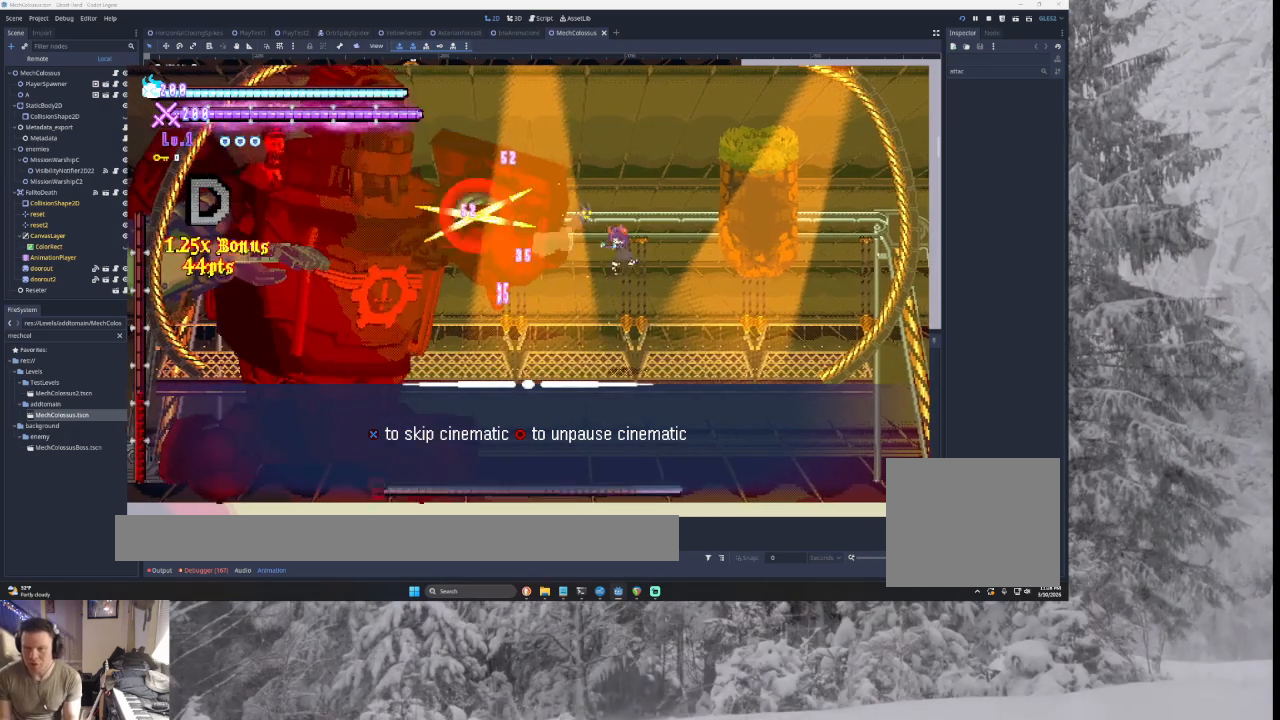
{"buttons": [], "left_stick": "center", "right_stick": "center", "events": [[133, "TRIANGLE", "down"], [133, "left_stick", "center"], [200, "left_stick", "left"], [233, "SQUARE", "down"], [400, "SQUARE", "up"], [400, "left_stick", "center"], [467, "TRIANGLE", "up"]]}
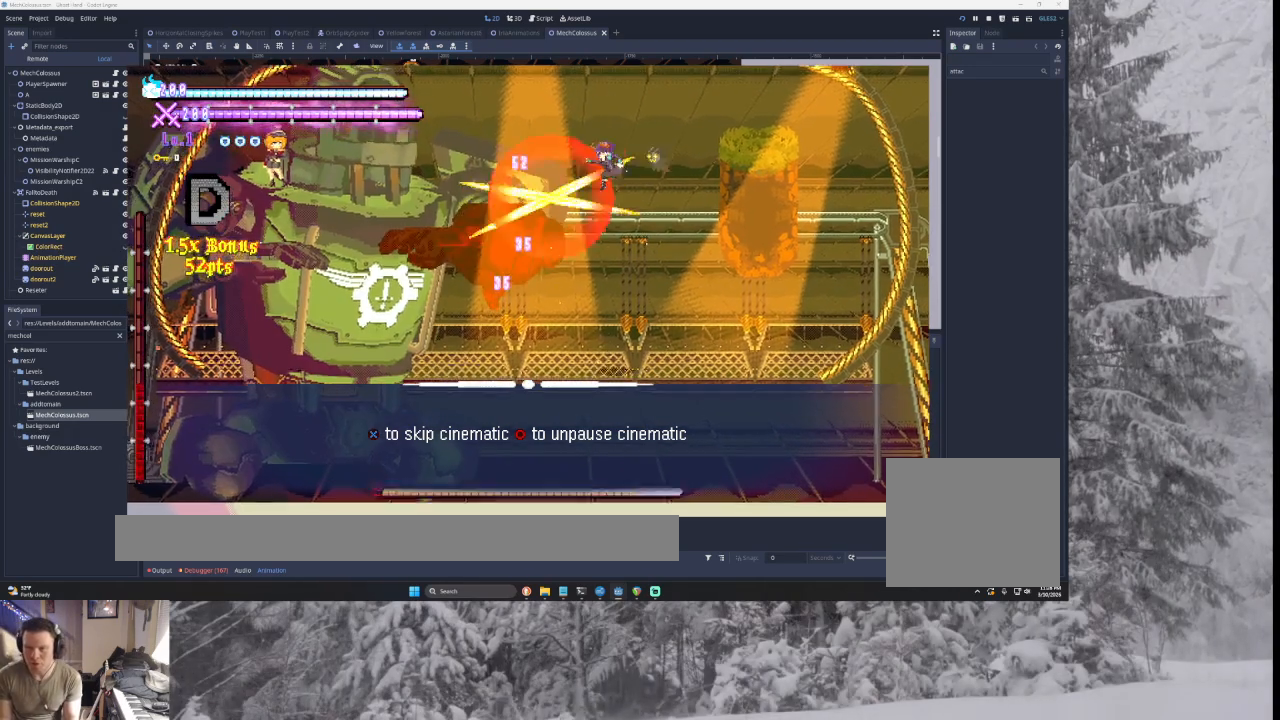
{"buttons": [], "left_stick": "center", "right_stick": "center", "events": [[33, "left_stick", "right"], [167, "SQUARE", "down"], [200, "left_stick", "left"], [367, "SQUARE", "up"], [400, "left_stick", "center"]]}
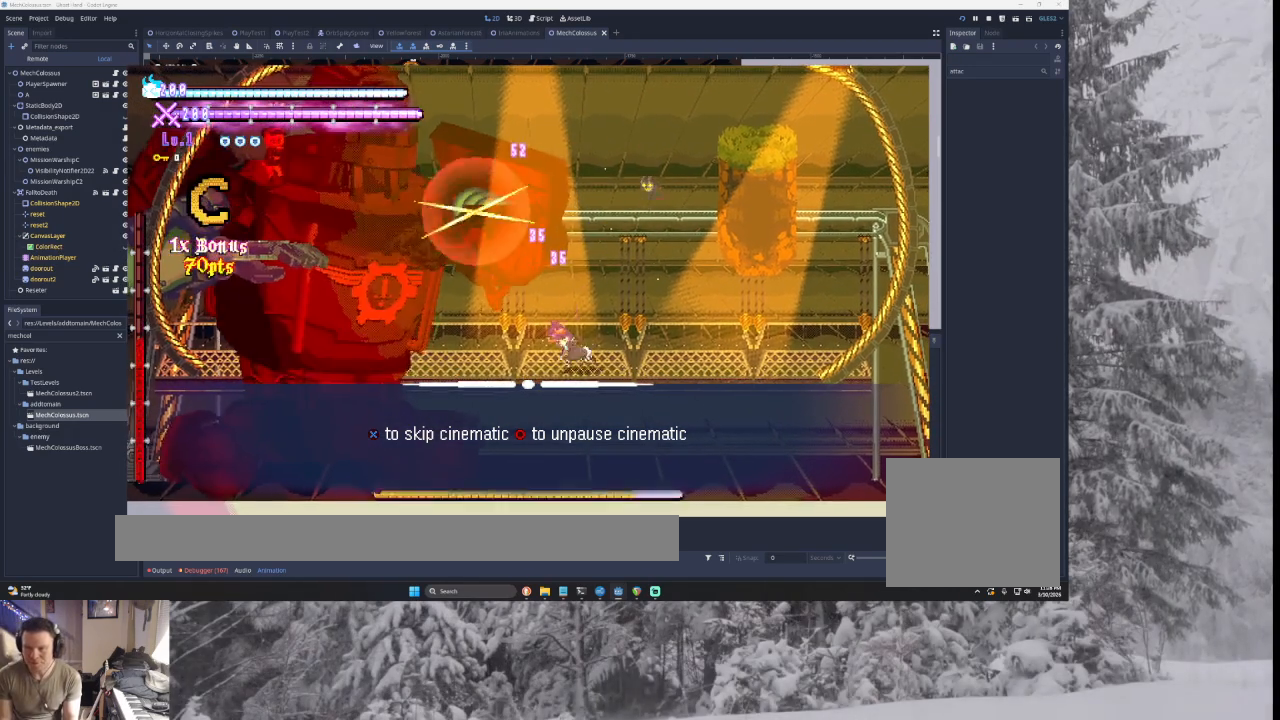
{"buttons": [], "left_stick": "right", "right_stick": "center", "events": [[100, "left_stick", "right"], [200, "TRIANGLE", "down"], [267, "SQUARE", "down"], [267, "left_stick", "left"], [433, "left_stick", "right"], [467, "SQUARE", "up"], [500, "TRIANGLE", "up"]]}
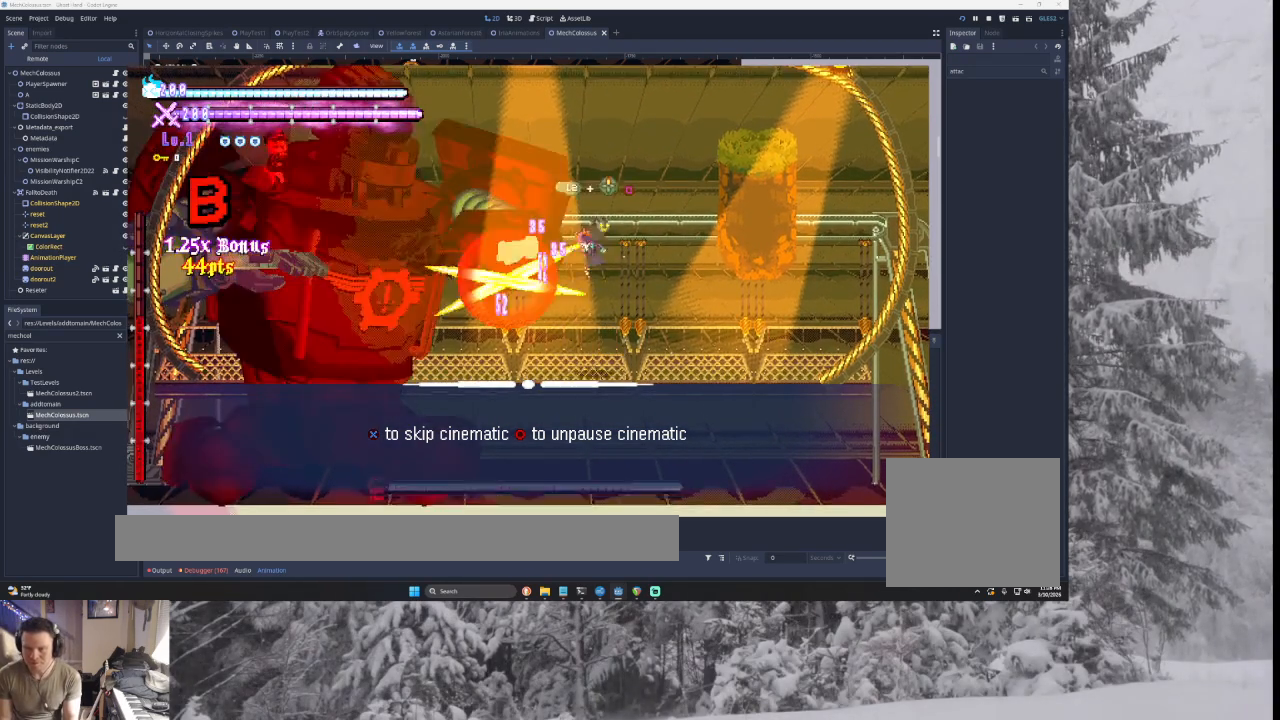
{"buttons": [], "left_stick": "center", "right_stick": "center", "events": [[200, "TRIANGLE", "down"], [200, "left_stick", "left"], [233, "SQUARE", "down"], [400, "CROSS", "down"], [467, "CROSS", "up"], [467, "SQUARE", "up"], [500, "TRIANGLE", "up"], [500, "left_stick", "center"]]}
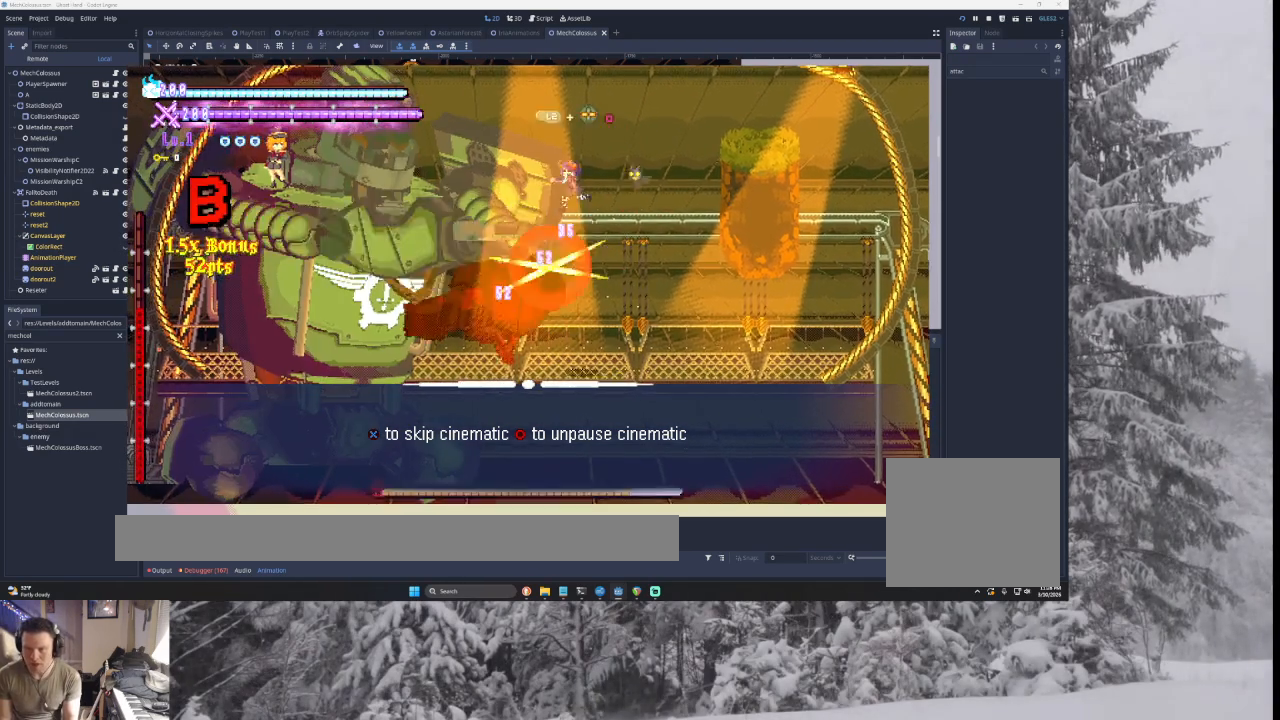
{"buttons": [], "left_stick": "left", "right_stick": "center", "events": [[133, "left_stick", "down-right"], [167, "SQUARE", "down"], [367, "SQUARE", "up"], [367, "left_stick", "left"]]}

• _YOUR OBJECTIVE_: Write out all the material above exactly, with no image carried over.

• _SOLUTION FOR THIS TASK_:
{"buttons": [], "left_stick": "center", "right_stick": "center", "events": [[133, "TRIANGLE", "down"], [133, "left_stick", "center"], [200, "left_stick", "left"], [233, "SQUARE", "down"], [400, "SQUARE", "up"], [400, "left_stick", "center"], [467, "TRIANGLE", "up"]]}
{"buttons": [], "left_stick": "center", "right_stick": "center", "events": [[33, "left_stick", "right"], [167, "SQUARE", "down"], [200, "left_stick", "left"], [367, "SQUARE", "up"], [400, "left_stick", "center"]]}
{"buttons": [], "left_stick": "right", "right_stick": "center", "events": [[100, "left_stick", "right"], [200, "TRIANGLE", "down"], [267, "SQUARE", "down"], [267, "left_stick", "left"], [433, "left_stick", "right"], [467, "SQUARE", "up"], [500, "TRIANGLE", "up"]]}
{"buttons": [], "left_stick": "center", "right_stick": "center", "events": [[200, "TRIANGLE", "down"], [200, "left_stick", "left"], [233, "SQUARE", "down"], [400, "CROSS", "down"], [467, "CROSS", "up"], [467, "SQUARE", "up"], [500, "TRIANGLE", "up"], [500, "left_stick", "center"]]}
{"buttons": [], "left_stick": "left", "right_stick": "center", "events": [[133, "left_stick", "down-right"], [167, "SQUARE", "down"], [367, "SQUARE", "up"], [367, "left_stick", "left"]]}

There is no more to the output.